Congrès du PS : rompre avec le blairisme rampant (point de vue de Philippe Marlière, maître de conférences en sciences politiques, à l’université de Londres)

samedi 4 octobre 2008.
 

Lors de son prochain congrès du 14 au 16 novembre, le Parti socialiste s’entêtera-t-il dans la ligne social-libérale adoptée dans les années 1990 ou fera-t-il le choix d’un socialisme moderne ? La première option, mise en oeuvre par François Hollande et ses alliés, s’est soldée par de retentissants échecs aux élections présidentielles de 2002 et de 2007. L’option d’un socialisme de combat contre la réaction sarkozyste n’a pas encore été tentée.

Le dépôt des quatre motions principales (il y en a six en tout) a relégué au second plan les luttes personnelles pour l’investiture présidentielle. Surprise, la politique et les affrontements d’idées pourraient même figurer au centre des débats à Reims ! Le jeu des alliances a créé une situation inédite : les droites partent au combat désunies et les gauches se retrouvent dans une seule motion. Au centre, Martine Aubry sera en position d’arbitre pour faire pencher le parti à droite ou à gauche.

Ayant perdu tout espoir de succéder à Hollande, Ségolène Royal semble ostensiblement tourner le dos au PS, à ses traditions, à ses électeurs, à la gauche : sur le social, elle reprend les recettes éculées du néolibéralisme (opposition aux 1 500 euros mensuels, renoncement aux 35 heures, ralliement à la retraite par points du MEDEF). Royal propose aux socialistes une alliance avec François Bayrou, soit un retour aux heures les plus droitières de la SFIO sous la IVe République. Elle s’appuie pour cela sur un groupe de caciques (Collomb à Lyon et Guérini à Marseille) ; le nouveau courant blairiste depuis le ralliement de Bockel, Besson et Kouchner au sarkozysme. Julien Dray, l’ « ex-nouveau » bras droit de Royal, y prône une alliance « arc-en-ciel », du NPA au Modem ! En réalité, Royal souhaite transformer le PS en un Parti démocrate à l’italienne. En Italie, ce parti centriste est en crise après avoir été sévèrement battu par Berlusconi.

Bertrand Delanoë, secondé par Hollande, dirige la seconde motion de droite. Dans un ouvrage paru cet été, Delanoë s’est présenté en « libéral » et en chantre de la libre entreprise. Ces déclarations intempestives ont enrayé son ascension au sein du parti. Ce bloc de jospinistes, respectueux de l’histoire du parti, vise à restaurer la centralité de l’appareil dirigeant, déstabilisé par les échecs de la ligne Hollande (rejet de la constitution européenne, percée de Royal). Ce groupe pourra « gauchir » son discours si le besoin s’en fait sentir (Delanoë est contre une alliance avec le Modem), mais il est intrinsèquement social-libéral.

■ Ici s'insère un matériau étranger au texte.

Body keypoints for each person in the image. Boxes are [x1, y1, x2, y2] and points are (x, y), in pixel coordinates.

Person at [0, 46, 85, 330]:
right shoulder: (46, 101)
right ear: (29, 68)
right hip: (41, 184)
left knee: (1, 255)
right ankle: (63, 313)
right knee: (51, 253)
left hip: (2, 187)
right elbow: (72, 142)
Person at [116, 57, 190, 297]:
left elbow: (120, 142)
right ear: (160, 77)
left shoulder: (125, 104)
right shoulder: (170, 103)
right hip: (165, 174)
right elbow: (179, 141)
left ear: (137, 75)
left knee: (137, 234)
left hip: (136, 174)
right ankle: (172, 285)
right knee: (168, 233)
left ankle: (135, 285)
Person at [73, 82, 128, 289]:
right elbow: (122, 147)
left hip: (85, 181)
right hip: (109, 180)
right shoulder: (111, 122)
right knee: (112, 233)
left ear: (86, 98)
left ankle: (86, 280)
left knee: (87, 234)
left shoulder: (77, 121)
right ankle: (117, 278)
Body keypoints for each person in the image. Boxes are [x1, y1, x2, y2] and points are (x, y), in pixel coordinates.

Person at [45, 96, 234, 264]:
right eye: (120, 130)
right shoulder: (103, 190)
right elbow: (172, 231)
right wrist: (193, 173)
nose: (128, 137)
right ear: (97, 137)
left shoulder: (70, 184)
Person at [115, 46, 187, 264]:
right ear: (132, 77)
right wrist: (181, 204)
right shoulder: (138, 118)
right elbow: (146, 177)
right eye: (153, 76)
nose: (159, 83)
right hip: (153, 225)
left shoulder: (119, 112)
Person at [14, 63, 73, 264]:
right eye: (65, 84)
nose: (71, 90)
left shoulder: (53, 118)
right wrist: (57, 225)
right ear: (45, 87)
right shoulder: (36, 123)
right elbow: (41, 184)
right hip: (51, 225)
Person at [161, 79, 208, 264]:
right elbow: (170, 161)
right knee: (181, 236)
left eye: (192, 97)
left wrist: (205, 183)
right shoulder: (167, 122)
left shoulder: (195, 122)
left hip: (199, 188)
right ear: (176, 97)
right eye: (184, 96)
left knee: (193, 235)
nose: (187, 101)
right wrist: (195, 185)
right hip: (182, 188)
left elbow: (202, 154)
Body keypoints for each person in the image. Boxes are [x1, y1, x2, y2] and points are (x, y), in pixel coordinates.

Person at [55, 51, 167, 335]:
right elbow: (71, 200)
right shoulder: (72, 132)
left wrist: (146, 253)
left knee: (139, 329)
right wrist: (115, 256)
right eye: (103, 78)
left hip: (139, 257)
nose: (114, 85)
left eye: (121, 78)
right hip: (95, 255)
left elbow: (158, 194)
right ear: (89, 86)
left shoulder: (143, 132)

Au centre, Martine Aubry tentera de prendre le parti sur la gauche… en s’appuyant sur une nébuleuse droitière : ex-rocardiens, strauss-kahniens, Montebourg et ses amis. L’apport des fabiusiens est ici important. Bien que recentré depuis 2005, Laurent Fabius continue de critiquer le social-libéralisme de la direction socialiste. Ce sous-groupe pourrait oeuvrer à un rapprochement avec la motion de gauche...

La nouveauté de ce congrès est l’union des gauches : Hamon-Emmanuelli, Lienemann, Filoche, Mélenchon-Dolez. Alliés aux fabiusiens, ces courants avaient politisé les débats internes en 2005-2006 (critique du capitalisme financier, du libre-échange généralisé, de l’Europe des marchés) et séduit de nombreux militants. Cette gauche avait pourtant trahi leurs espoirs en ralliant la synthèse générale au congrès du Mans. Dans la démobilisation militante qui s’en était ensuivie, Royal avait été tranquillement investie, sur la foi de sondages flatteurs et du soutien de médias complaisants.

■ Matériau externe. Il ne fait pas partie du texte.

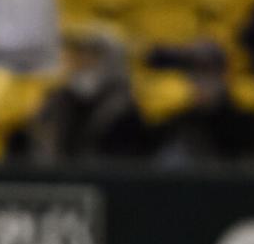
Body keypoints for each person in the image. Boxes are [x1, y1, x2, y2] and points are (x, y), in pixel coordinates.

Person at [9, 26, 150, 162]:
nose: (80, 61)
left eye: (91, 54)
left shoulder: (125, 108)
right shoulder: (57, 100)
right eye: (78, 54)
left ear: (111, 60)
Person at [147, 41, 254, 167]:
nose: (201, 80)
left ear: (224, 75)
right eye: (194, 71)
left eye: (207, 70)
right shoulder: (177, 122)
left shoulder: (248, 123)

Benoît Hamon emmène la gauche socialiste et offre un renouvellement générationel attendu. Dans la débâcle financière actuelle, la promotion d’une « économie sociale et de marché régulée » n’est peut-être pas révolutionnaire, mais elle est à coup sûr en rupture avec le blairisme rampant des motions de droite. Contrairement à ce que ces droites voudront faire croire, les débats à Reims n’opposeront pas « révolutionnaires » et « réformistes », « audacieux » et « timides », mais des socialistes qui veulent rompre avec deux décennies de complicité avec le néolibéralisme et ceux qui s’y refusent.

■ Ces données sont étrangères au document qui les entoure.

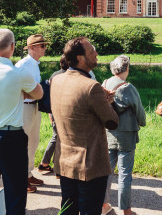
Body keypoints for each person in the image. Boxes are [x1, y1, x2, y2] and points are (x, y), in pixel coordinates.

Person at [0, 29, 43, 215]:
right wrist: (22, 91)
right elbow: (39, 93)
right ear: (12, 47)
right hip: (9, 135)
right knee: (15, 189)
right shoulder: (17, 73)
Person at [51, 37, 119, 215]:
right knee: (90, 211)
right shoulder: (91, 86)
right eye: (91, 51)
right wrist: (110, 103)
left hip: (65, 160)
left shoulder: (56, 80)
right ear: (80, 58)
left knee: (68, 209)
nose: (96, 54)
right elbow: (112, 122)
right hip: (90, 165)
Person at [101, 55, 147, 215]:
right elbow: (139, 110)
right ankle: (126, 210)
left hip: (108, 132)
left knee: (107, 171)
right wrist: (143, 122)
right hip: (126, 135)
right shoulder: (128, 87)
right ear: (126, 69)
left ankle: (104, 204)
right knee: (125, 174)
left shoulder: (105, 84)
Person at [16, 34, 49, 193]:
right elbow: (15, 86)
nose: (44, 48)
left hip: (34, 106)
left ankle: (28, 174)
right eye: (41, 45)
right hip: (25, 107)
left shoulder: (34, 64)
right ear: (31, 48)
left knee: (33, 142)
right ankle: (21, 179)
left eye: (44, 45)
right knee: (23, 144)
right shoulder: (23, 64)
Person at [37, 53, 69, 177]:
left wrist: (50, 112)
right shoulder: (66, 76)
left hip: (54, 110)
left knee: (57, 136)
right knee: (61, 137)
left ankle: (45, 163)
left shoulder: (55, 74)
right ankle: (57, 168)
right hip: (62, 111)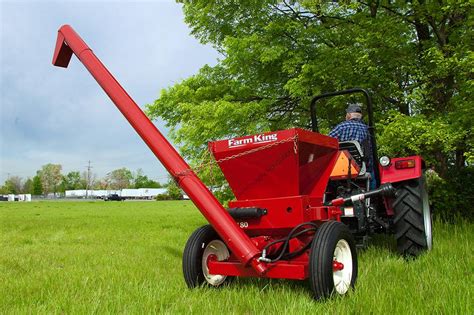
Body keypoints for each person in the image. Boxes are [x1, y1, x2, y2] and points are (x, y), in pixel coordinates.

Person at [329, 103, 374, 186]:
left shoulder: (341, 127)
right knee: (375, 175)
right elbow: (370, 152)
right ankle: (374, 196)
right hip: (361, 169)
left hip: (339, 169)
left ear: (349, 115)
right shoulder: (367, 130)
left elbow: (327, 143)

La victoire de l’option socialiste est la condition sine qua non du retour au pouvoir de la gauche et de la mise en oeuvre de mesures sociales en faveur du salariat. La défaite de l’option socialiste constituerait la défaite de toute la gauche. Inversement, sa victoire favoriserait le renouveau de la gauche dans son ensemble.